Hace tiempo que el cine viene dando manotazos en el aire con el cuento de las grandes ciudades, tan inabarcables como decepciones se pueden encontrar ahí. Si le gustó “Bajo el sol de Toscana”, de seguro esperaba una verdadera revelación con esta entrega del Ridley Scott titulada “Un buen año”.
La semejanza entre ambas películas es incuestionable. Las dos se sitúan en una pequeña localidad campestre de Italia; tienen como protagonistas a personajes que cambian sus vidas casi por casualidad, al percatarse de lo deplorable que resulta vivir en Nueva York o Londres. Scott junta estas concepciones en la era de la globalización con las viejas armas del romanticismo ramplón y el falso humor.

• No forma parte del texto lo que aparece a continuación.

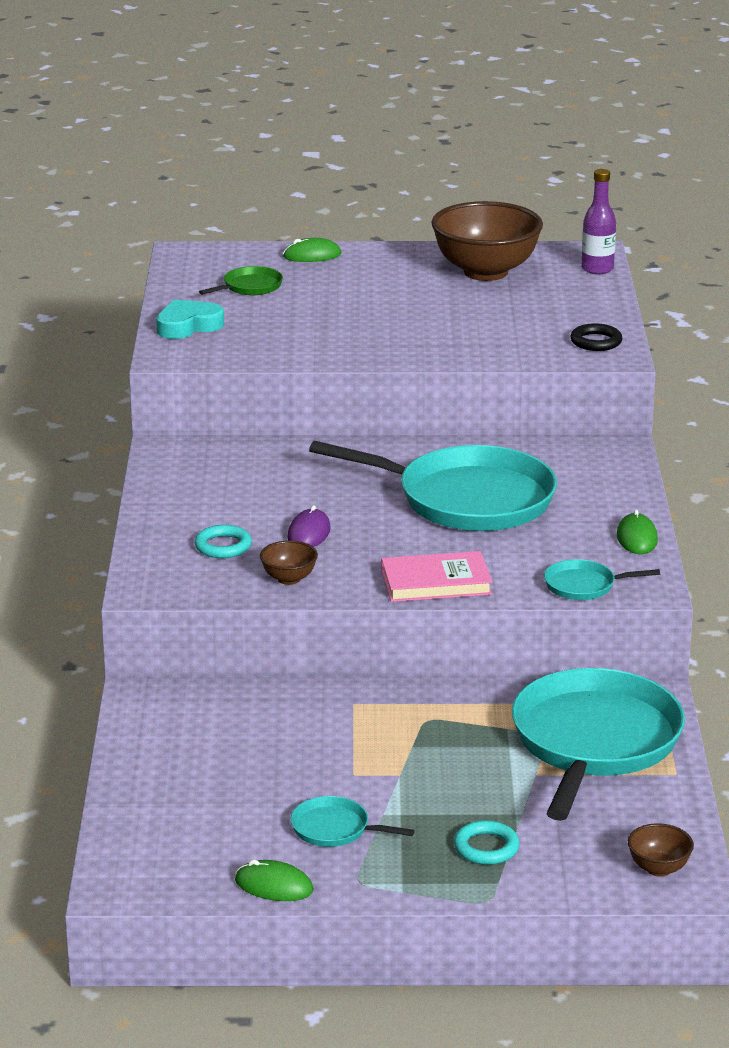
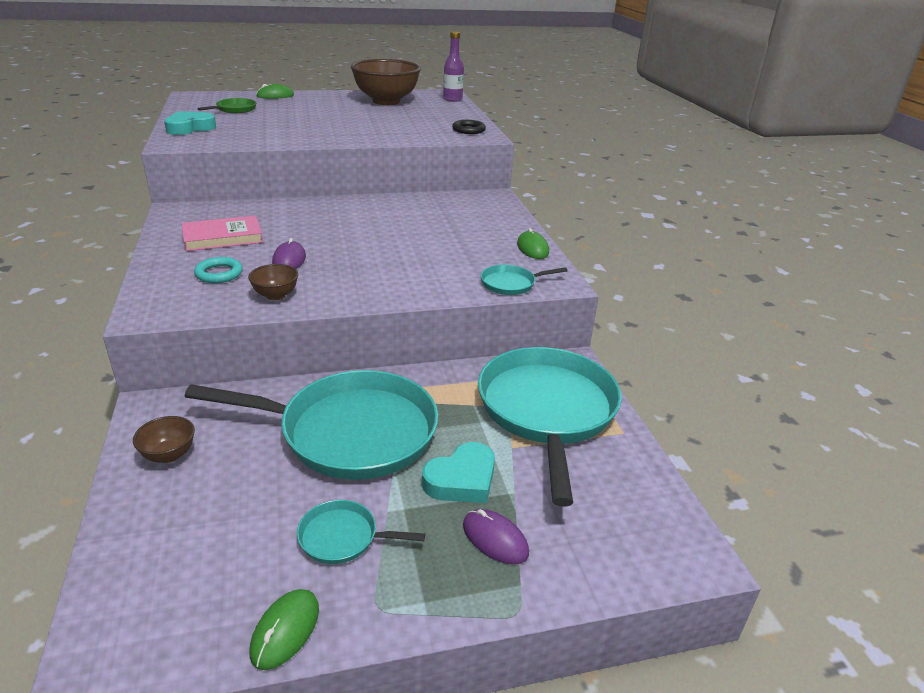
camera: 15 degrees left, 5 degrees up
(274, 885) = (285, 630): green mouse -> green mouse turned 75 degrees counterclockwise
(436, 582) = (397, 290): pink book -> pink book (222, 237)
(468, 499) = (404, 230): turquoise pan -> turquoise pan (351, 432)
(469, 797) = (462, 480): none -> turquoise heart
(486, 847) = (495, 539): turquoise ring -> purple mouse
(658, 868) = (660, 540): brown bowl -> brown bowl (169, 455)

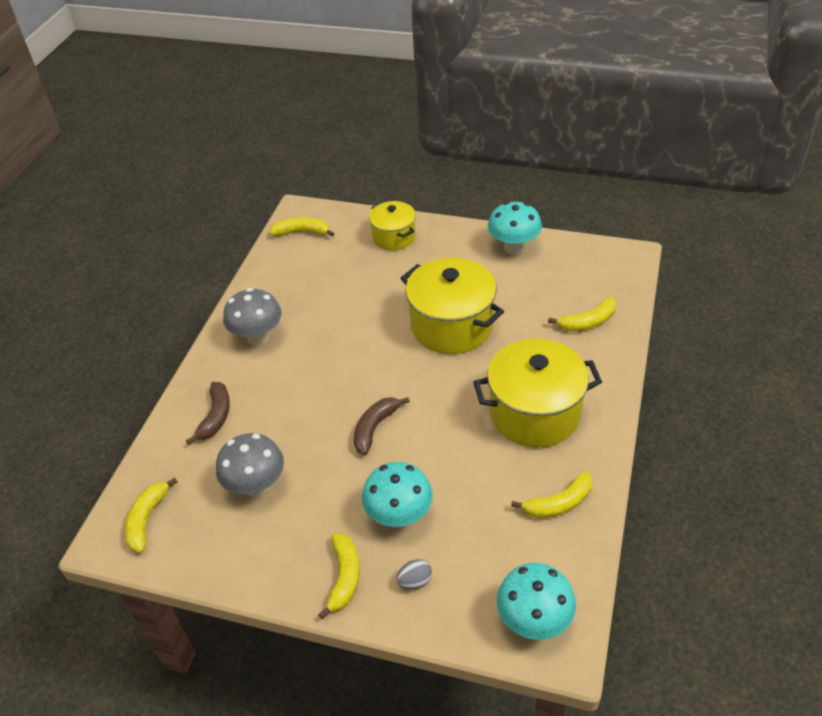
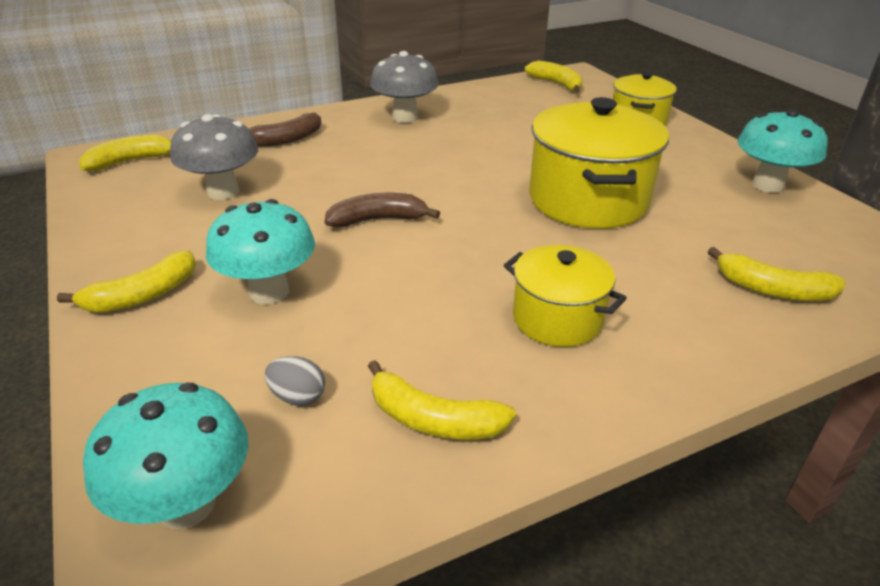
camera: 45 degrees right, 10 degrees down
(415, 581) = (176, 350): grey egg -> grey egg (298, 397)
(534, 413) = (557, 319): yellow pot -> yellow pot, size x0.59

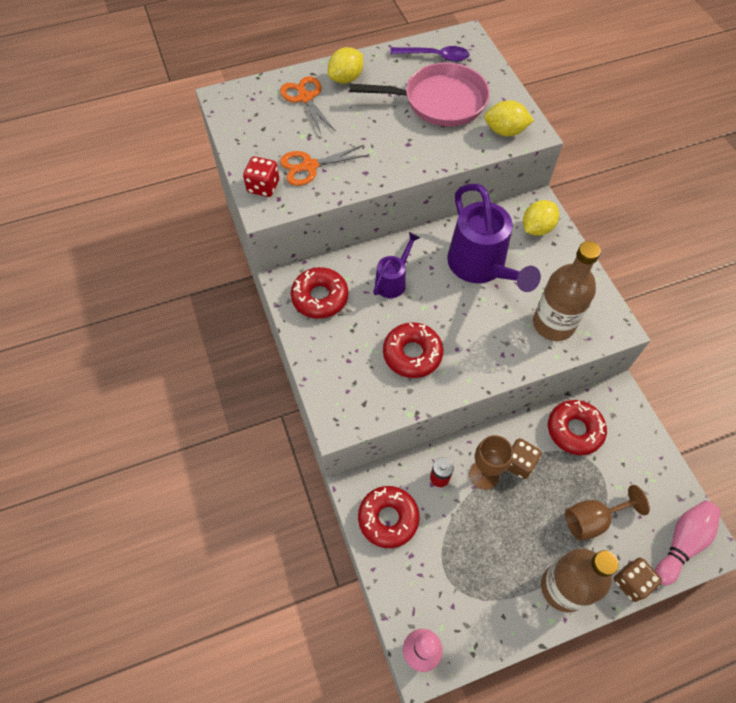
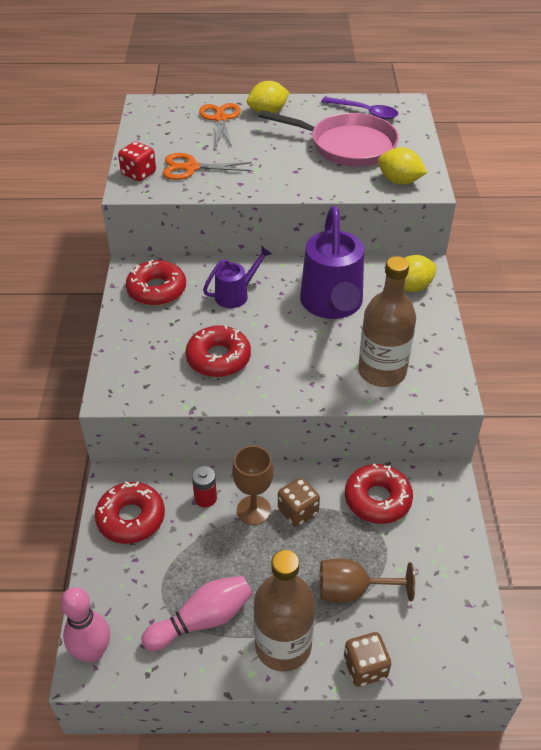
camera: 20 degrees right, 15 degrees down
(682, 543) = (447, 649): pink bowling pin -> pink bowling pin (202, 620)

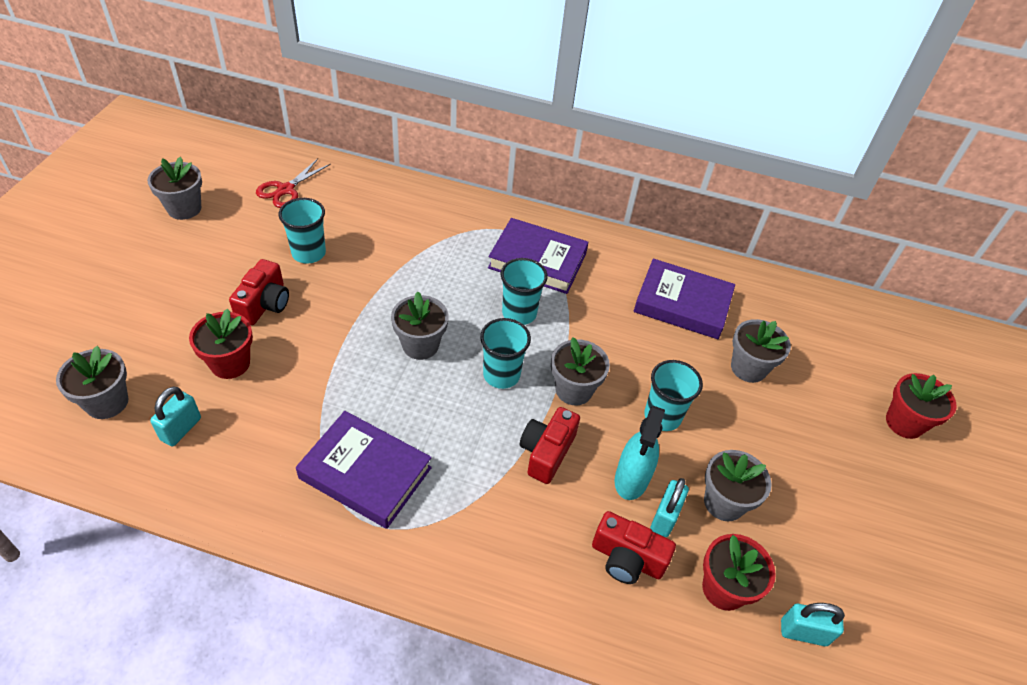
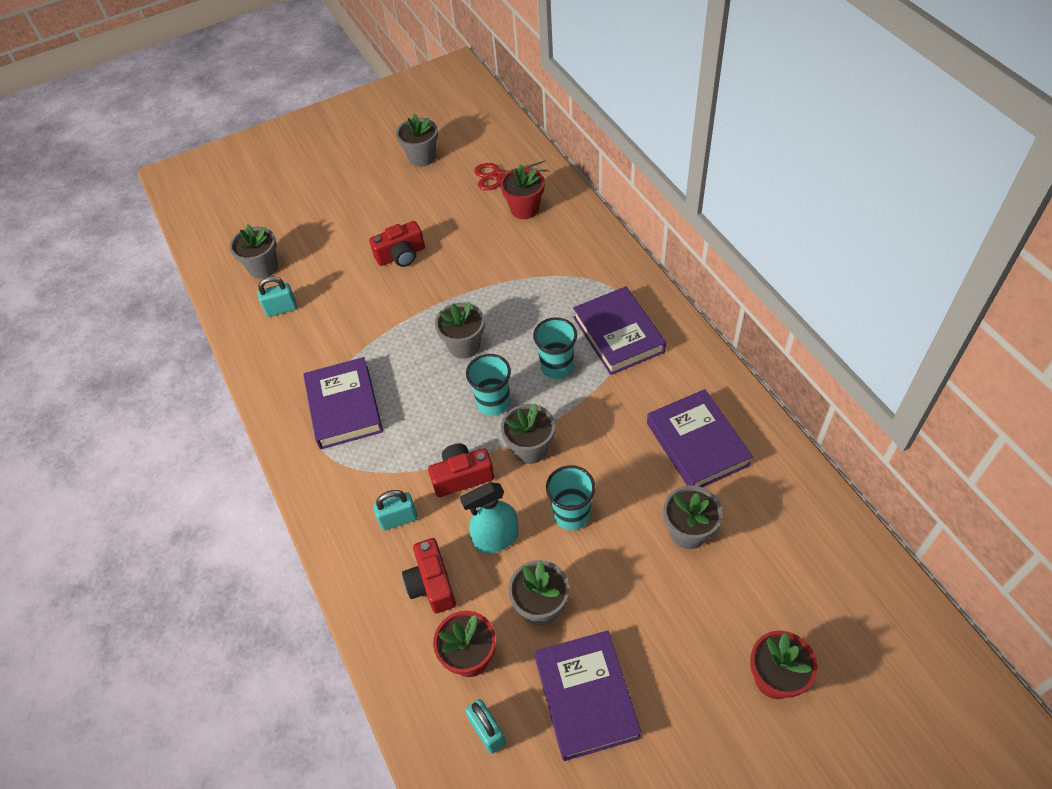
camera: 55 degrees right, 5 degrees up
(230, 363) = (344, 284): red flower pot -> red flower pot (524, 209)
(308, 253) = (464, 233): turquoise cup -> none
(665, 517) = (487, 581): turquoise padlock -> turquoise padlock (398, 519)
(829, 540) = (586, 697): none -> purple book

Scott tenía de todo para encumbrarse por encima de “Blade Runner”, pero no lo hizo. Hay huellas de lo mejor de su creatividad futuristo-pesimista en este ambicioso funcionario de las finanzas, cuando regresa a su natal Provenza con el propósito de vender la finca de su abuelo recientemente fallecido. Un celular de última generación y un sofisticado sistema GPS en su automóvil dejan la sensación que el futuro ya lo estamos viviendo en carne propia. Que las viejas lecciones de Orwell, Bradbury y Huxley no son productos de una imaginación catastrofista.
Russel Crowe, en su peor actuación, no logra convencer en su evolución interior desde la frialdad del cálculo matemático hacia la poesía del paisaje o una tarta bien hecha. Con episodios que sobran, como la medio hermana que intenta seducir, Max Skinner (Russel Crowe) ni hace reír ni menos llamar a la reflexión. Sólo halló el camino más fácil al complicarse el camino en su propio nido laboral. Su mejor amigo le vaticina que todos los intentos por cambiar de vida son simplemente voladeros de luces.
Quien realmente destaca es el abuelo, interpretado por Albert Finney. Es él quien insiste en cada recuerdo (como sacados de un spot publicitario) que “cuando encuentres algo bueno, déjalo crecer” y “que es bueno perder, pero que no se vuelva costumbre” o “más que sol y agua, las vidas necesitan equilibrio”, reflexiones que hasta el día de hoy deben penar a Crowe.
El director jugó con lo mejor de los estereotipos, como la frialdad inglesa y que los franceses son tan cálidos como sus vinos. Llama la atención que en medio de tanta Francia los temas fueran todos en inglés. Si de fuerza vital de pueblos se trata, que Ridley vaya a Cuba como lo hizo Wim Wenders, y deje madurar sus ideas hasta que suban como las burbujas fermentadas del mejor vino.